Par exemple, on pourrait imaginer que Hillary Clinton, accablée de pneumonies à répétition, doive définitivement jeter l’éponge et laisse à la dernière minute sa place à Bernie Sanders qui serait élu contre toute attente. Des tonnes de glaces Ben et Jerry sont alors immédiatement larguées en Syrie et en Irak par les drones de combat américains reconvertis en glaciers volants. Stupéfaits par leurs parfums inédits dans cette région du monde, notamment la Chocolate Fudge Brownie, les belligérants décrètent une paix immédiate, nomment Jean-Pierre Filiu premier ministre par intérim et pendent Bakr al-Bagdadi avec les tripes de Bachar-el-Assad avant d’abolir la peine de mort. Six mois plus tard, la Syrie ouvre ses premiers camps de réfugiés pour accueillir les socialistees et les Républicains français fuyant la honte et le déshonneur après leur double désastre du premier tour. L’image du petit Macron repêché in extremis au large des côtes syriennes après le naufrage de son zodiac fait le tour du monde. Celle de Hollande et Schäuble se consolant mutuellement autour d’une glace Raspberry Cheesecake dans la banlieue d’Alep aussi. Car les élections françaises et allemandes n’ont finalement pas pu être menées à leur terme. Une révolution européenne citoyenne s’est déclenchée entre les deux tours de la présidentielle française emportant avec elle toutes les vieilles institutions nationales vermoulues d’Europe. Yánis Varoufákis, Jean-Luc Dardenne et Sophie Wahnich constituent le premier triumvirat européen en charge de mettre en place une assemblée constituante. S’entendant comme larrons en foire, l’Europe et les États-Unis lancent de concert un vaste plan Marshall pour l’ensemble des pays en voie de développement baptisé plan Bernifakis. Ne voulant pas être en reste, Poutine se retire de la Crimée et du Donbass puis démissionne pour aller vivre au milieu des ours tandis que le Parti communiste chinois s’auto-dissout et décrète la démocratie.
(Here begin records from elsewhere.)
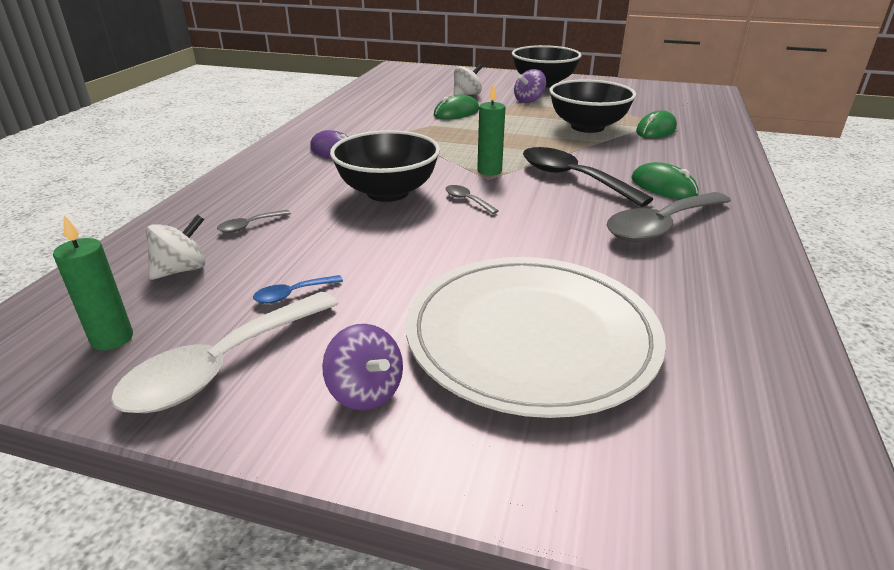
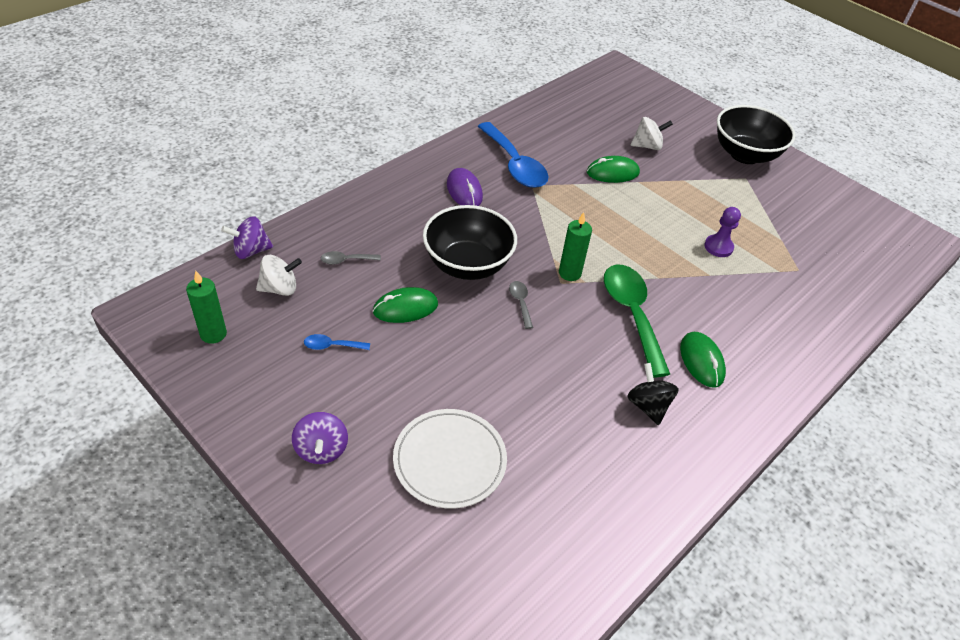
camera: 25 degrees right, 15 degrees up
(223, 365) = (260, 387): white spoon -> none
(366, 127) = (514, 164): none -> blue spoon
(529, 101) = (700, 180): purple spinning top -> purple spinning top (251, 251)
(531, 337) = (449, 460): white plate -> white plate, size x0.62
(573, 178) = (632, 315): black spoon -> green spoon
(587, 127) = (718, 247): black bowl -> purple pawn
(656, 130) = (783, 280): green mouse -> green mouse (405, 308)
(661, 226) = (648, 406): grey spoon -> black spinning top

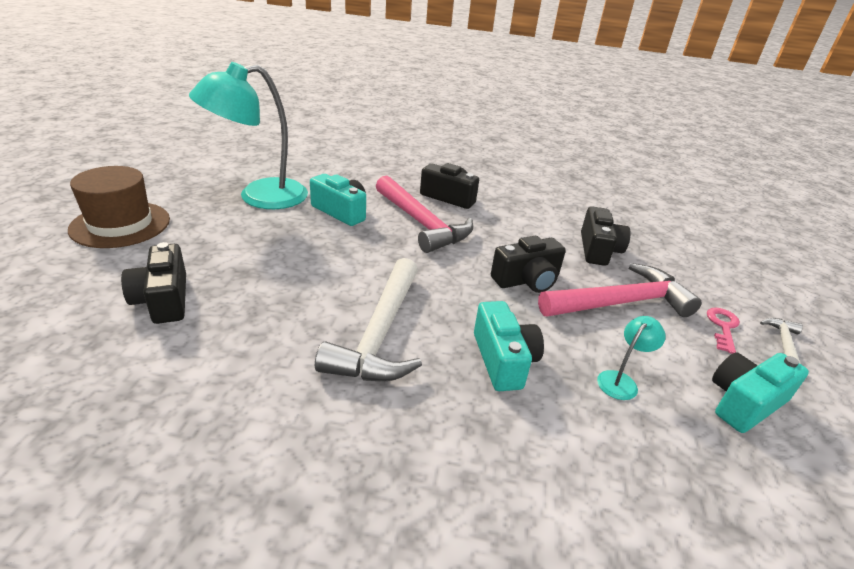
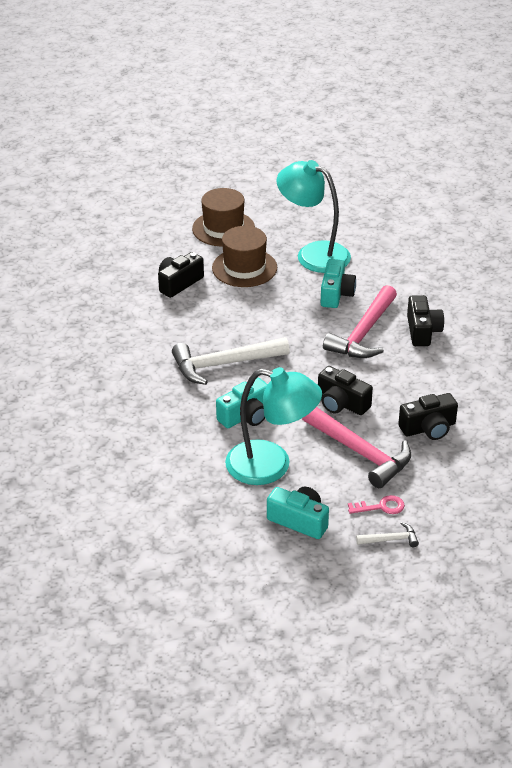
camera: 65 degrees right, 5 degrees up
(215, 241) = (244, 268): none -> brown hat
(621, 380) = (271, 466): turquoise lamp -> turquoise lamp, size x2.44

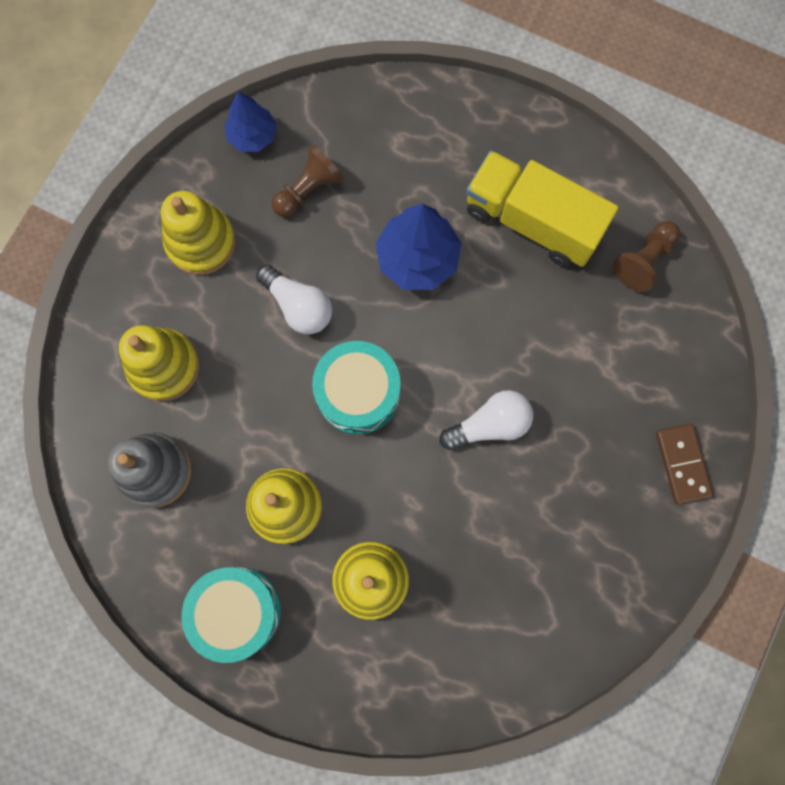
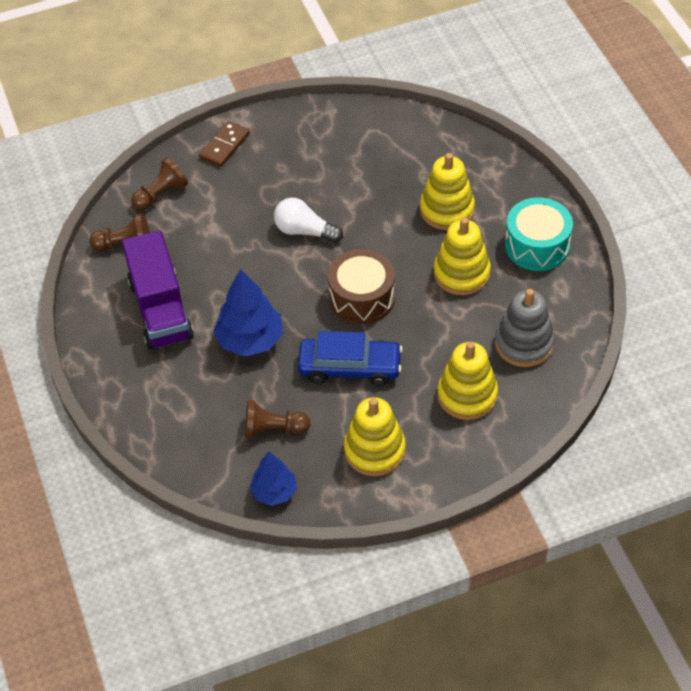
camera: 135 degrees left, 25 degrees down
(298, 306) = (350, 367): white light bulb -> blue car
(358, 392) = (362, 297): turquoise drum -> brown drum
(532, 221) = (161, 309): yellow truck -> purple truck
(676, 346) = (161, 194): none -> brown pawn

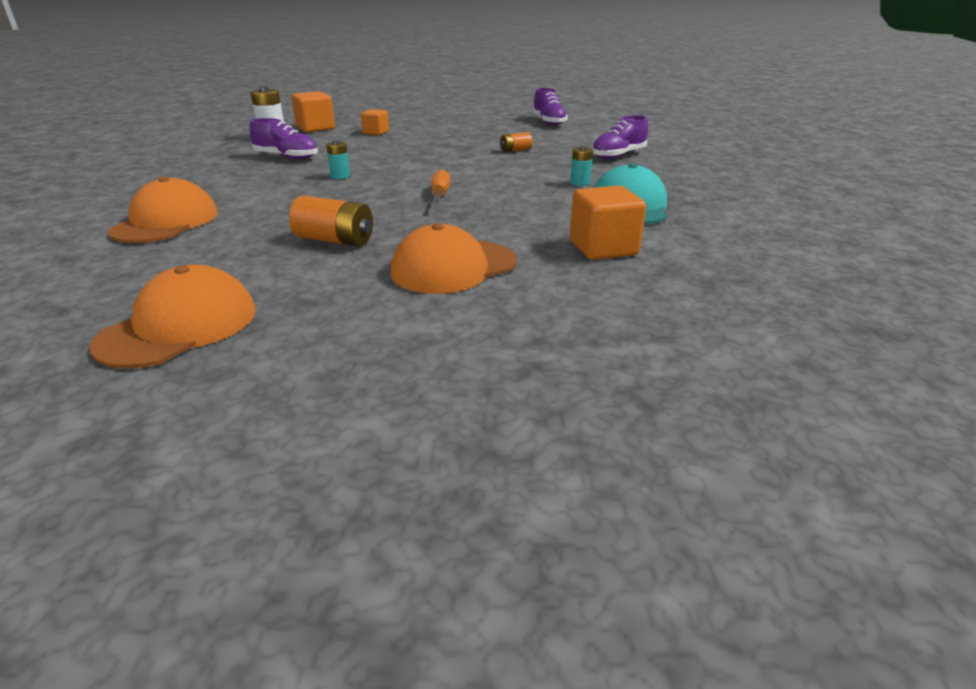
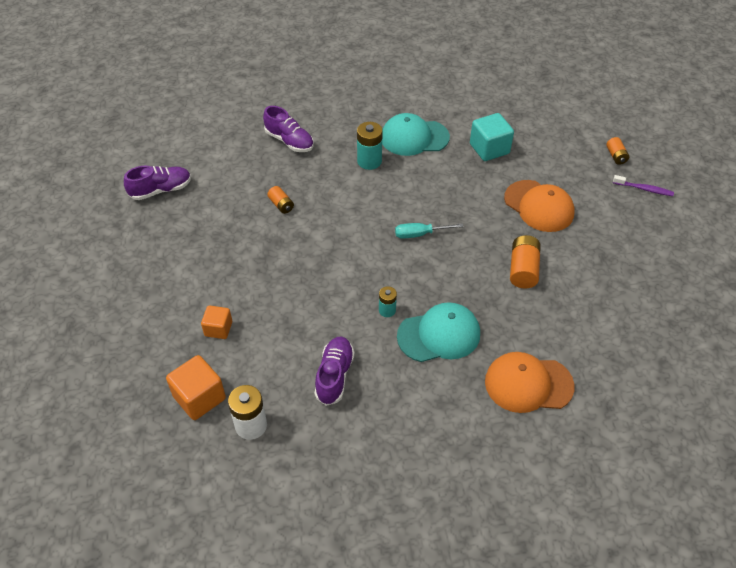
camera: 100 degrees left, 20 degrees up
(179, 327) = (651, 297): orange cap -> none
(284, 192) = (439, 335): none -> turquoise cap
(439, 195) = (420, 234): orange screwdriver -> turquoise screwdriver
(452, 385) = (644, 189): none -> purple toothbrush
(573, 369) = (616, 156): none -> orange battery
(580, 183) = (369, 161): turquoise battery -> turquoise battery, size x1.67
(603, 248) = (489, 149): orange cube -> turquoise cube

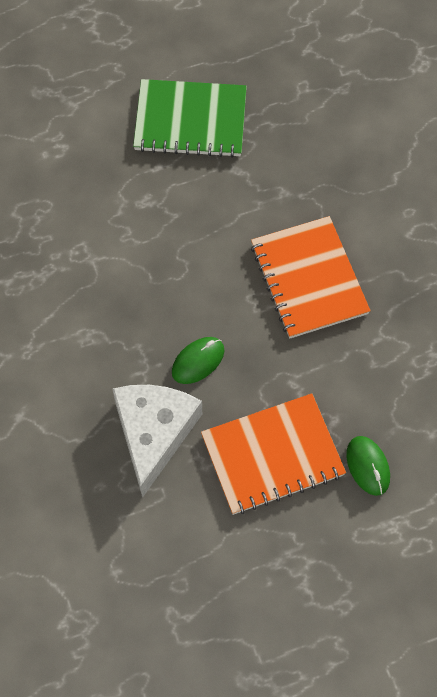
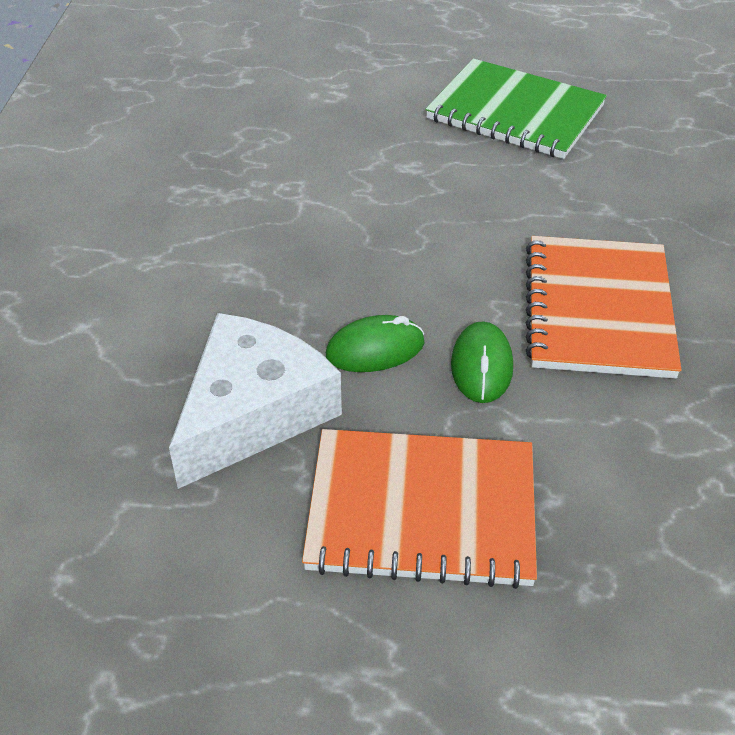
camera: 25 degrees right, 20 degrees down
(368, 466) = (583, 590): green mouse -> green mouse (481, 366)

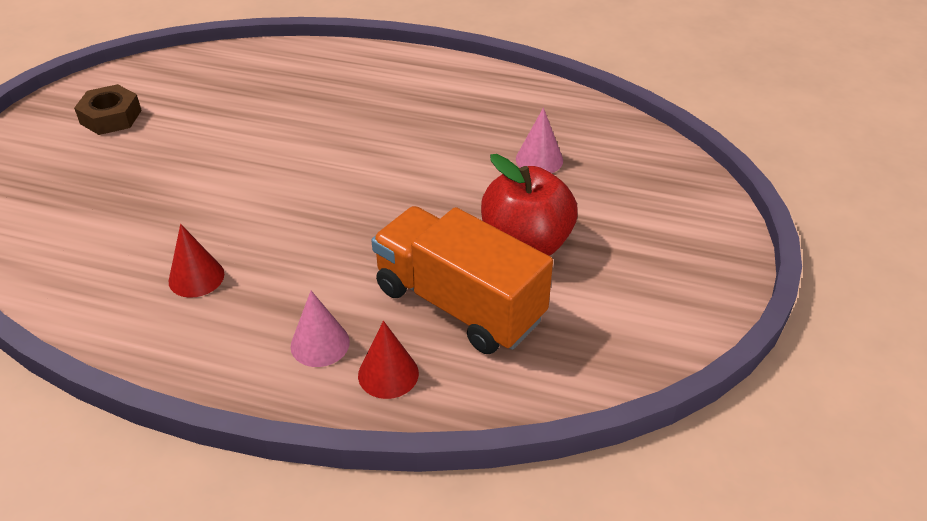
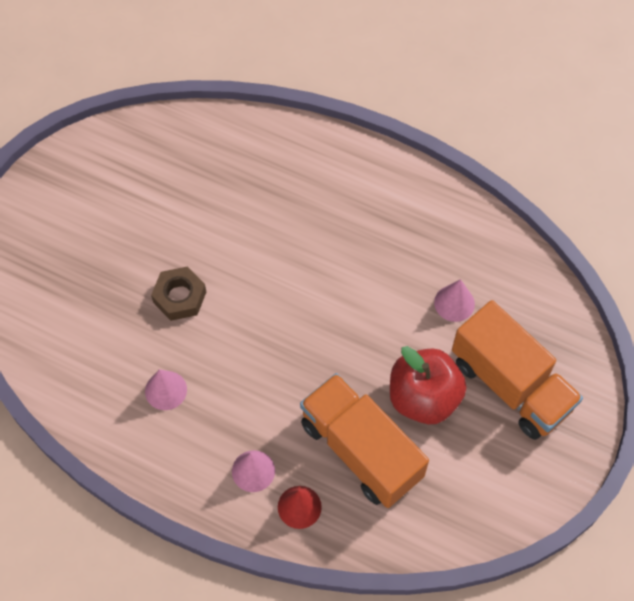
camera: 10 degrees right, 20 degrees up
(111, 117) = (98, 193): brown nut -> brown nut (180, 297)
(196, 277) = (166, 390): red cone -> pink cone
(626, 220) = (510, 384): none -> orange truck

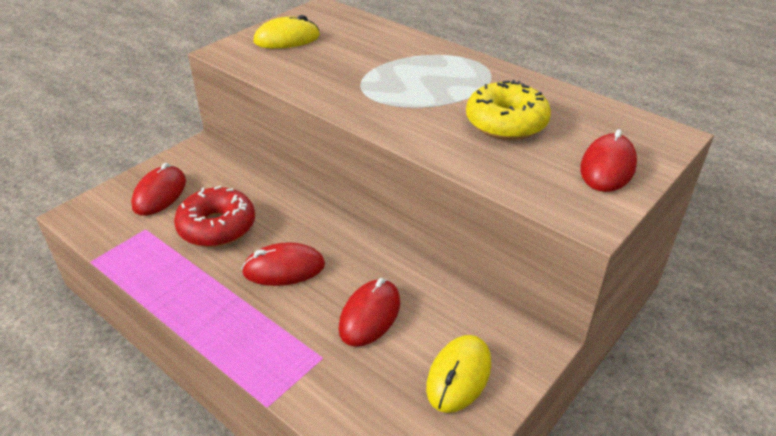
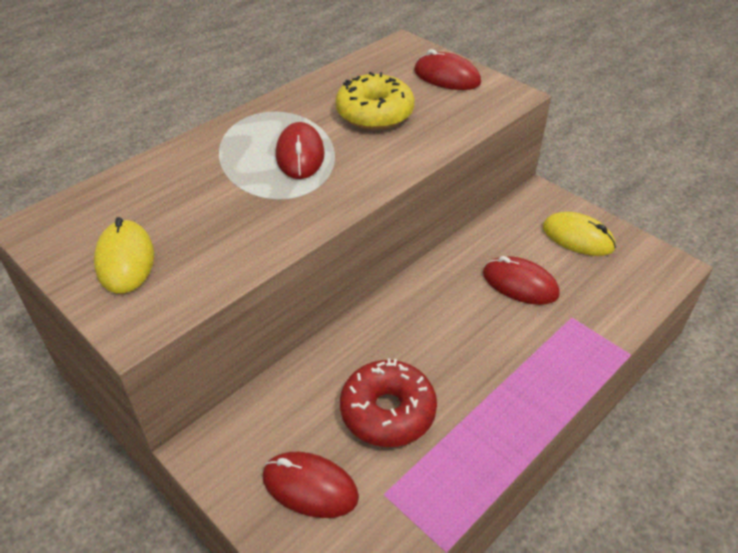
camera: 85 degrees left, 5 degrees up
(284, 268) = (460, 346): red mouse -> red mouse (300, 155)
À l’été 2017, une photo immortalise ce nouvel ordre mondial : on y voit Sanders, Varoufákis, Svetlana Alexievitch, la nouvelle présidente de Russie et Biélorussie, Gao Xingjian, le nouveau président chinois, Elia Suleiman et Eyal Sivan, les co-présidents du tout nouvel État judéo-palestinien unifié, se tenir confraternellement par la main aux obsèques d’Erdogan.

Voilà. Évidemment, tout cela est un peu court, encore un peu trop réaliste. Mais c’est normal pour une utopie courte. Dans trois mois, on tâchera d’en trouver une plus drôle et plus folle, dans tous les sens du terme.